Tasks Should Be Small, but Not Too Small
Thread pool tasks should be as small as possible, but no smaller.
One reason to prefer making tasks short is because short tasks can spread more evenly and thus use hardware resources well. In Figure 1, notice that we keep the full machine busy until we start to run out of work, and then we have a ragged ending as some threads complete their work sooner and sit idle while others continue working for a time. The larger the tasks, the more unwieldy the pool's workload is, and the harder it will be to spread the work evenly across the machine all the time.
On the other hand, tasks shouldn't be too short because there is a real cost to executing work as a thread pool task. Consider this code:
// Example 1: Running work on a thread pool.

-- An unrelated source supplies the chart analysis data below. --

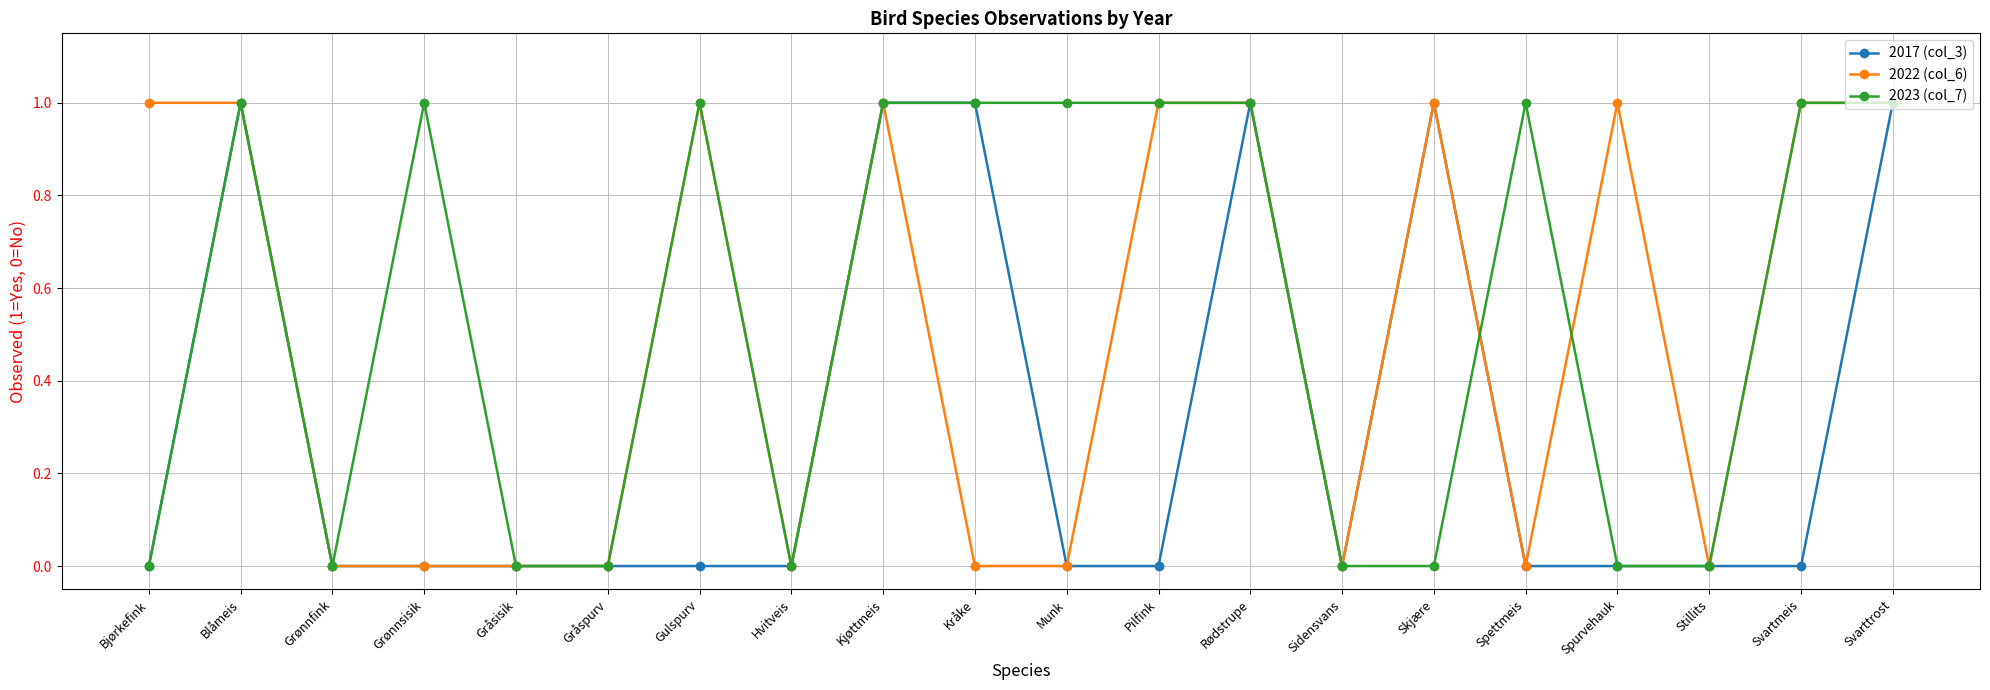

Where is the first local maximum for 2017 (col_3)?

Blåmeis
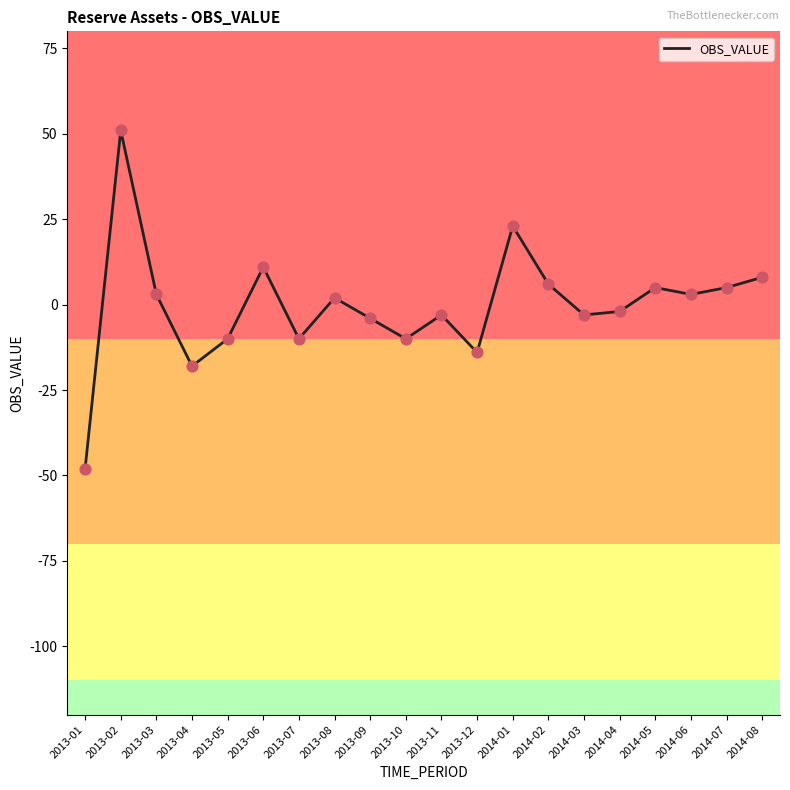

What is the change in value from 2013-07 to 2013-12?

-4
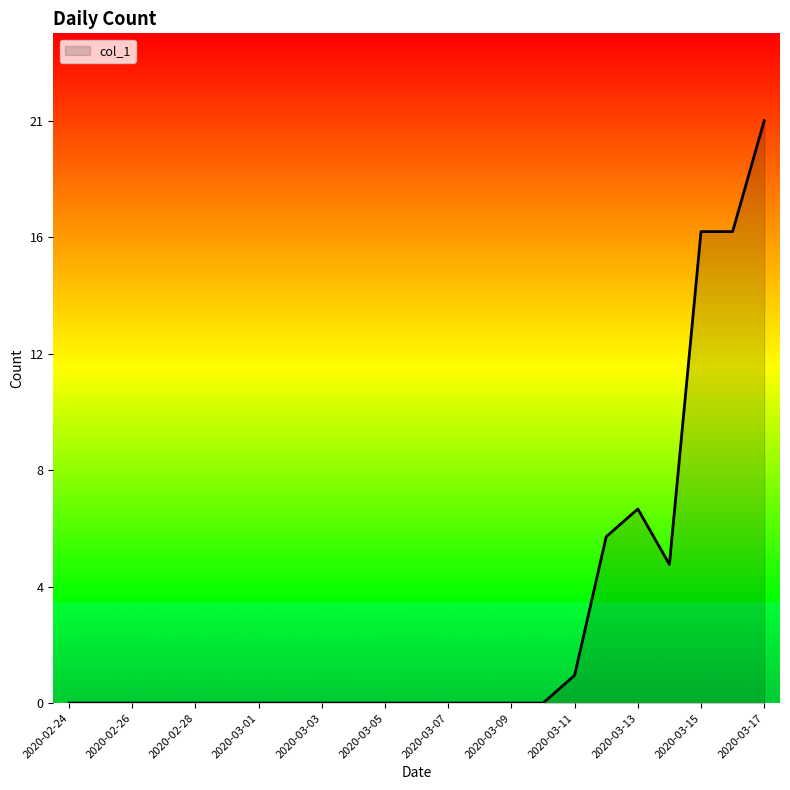

Is this an area chart (filled region under the line)?

Yes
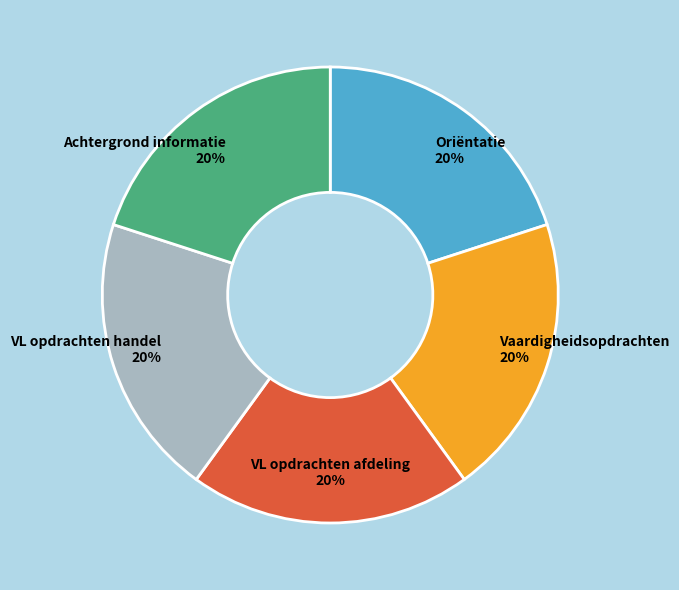

To the nearest percent, what is the average slice percentage?

20%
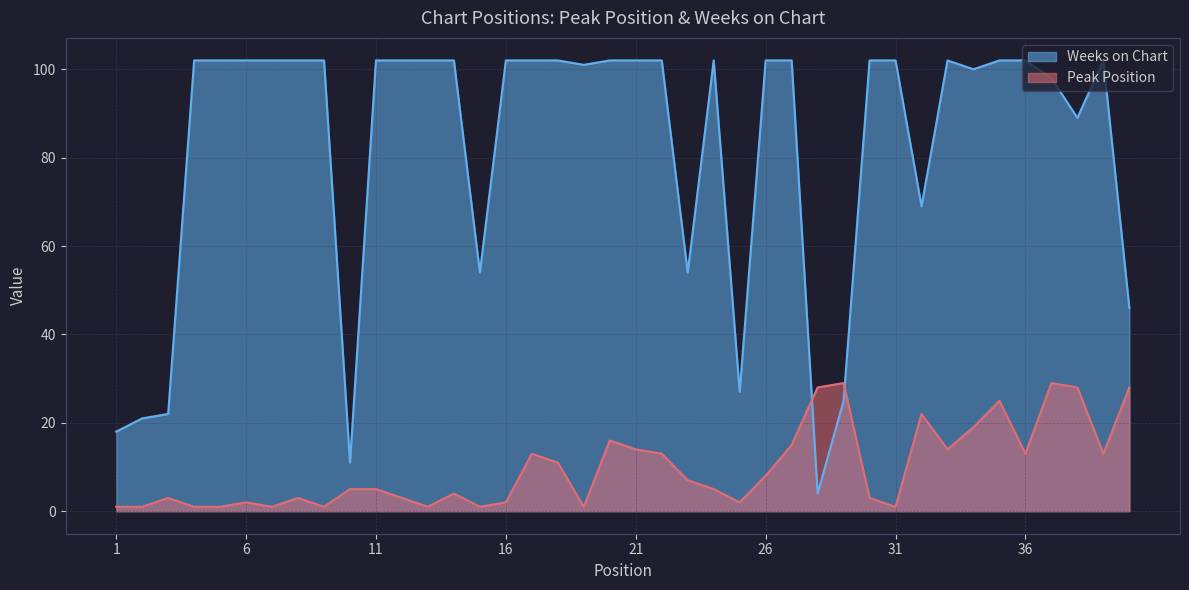

At which category does the chart reach its peak across all series?

4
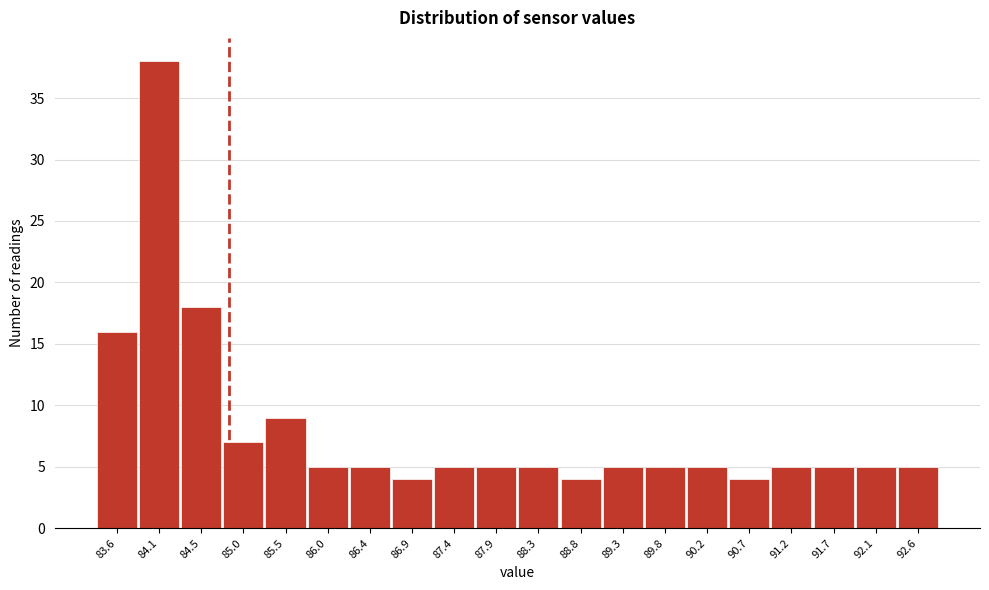

Reading right to left, what are all the values shown in this chart?

92.6=5	92.1=5	91.7=5	91.2=5	90.7=4	90.2=5	89.8=5	89.3=5	88.8=4	88.3=5	87.9=5	87.4=5	86.9=4	86.4=5	86.0=5	85.5=9	85.0=7	84.5=18	84.1=38	83.6=16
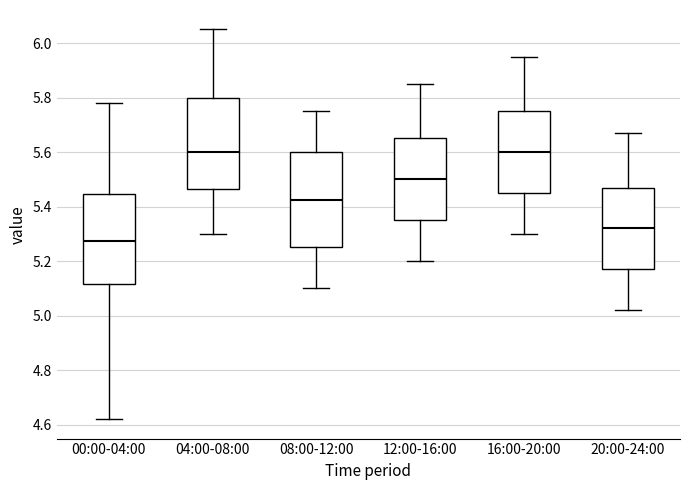

Reading left to right, read every box against the y-axis: the position of its median line, the range the box covers, and the ends of its whiskers. The values are not printed on the chart, so give them approximately, as read against the axis.

00:00-04:00: median 5.28, box 5.12 to 5.44, whiskers 4.62 to 5.78
04:00-08:00: median 5.60, box 5.46 to 5.80, whiskers 5.30 to 6.06
08:00-12:00: median 5.42, box 5.26 to 5.60, whiskers 5.10 to 5.76
12:00-16:00: median 5.50, box 5.36 to 5.66, whiskers 5.20 to 5.86
16:00-20:00: median 5.60, box 5.46 to 5.76, whiskers 5.30 to 5.96
20:00-24:00: median 5.32, box 5.18 to 5.48, whiskers 5.02 to 5.68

pool.run( <b>[=] { SomeWork(); }</b> );
By definition, SomeWork must be queued up in the pool and then run on a different thread than the original thread. This means we necessarily incur queuing overhead plus a context switch just to move the work to the pool. If we need to communicate an answer back to the original thread, such as through a message or Future or similar, we will incur another context switch for that. Clearly, we aren't going to want to ship int result = int1 + int2; over to a thread pool as a distinct task, even if it could run independently of other work. It's just like the sign you see in a theme park at the entrance to the roller coaster: "You must be at least this big to go on this ride."
So although we like to keep thread pool tasks small, a task should still be big enough to be worth the overhead of executing it on the pool. Measure the overhead of shipping an empty task on your particular thread pool implementation, and as a rule of thumb, aim to make the work you actually ship an order of magnitude larger.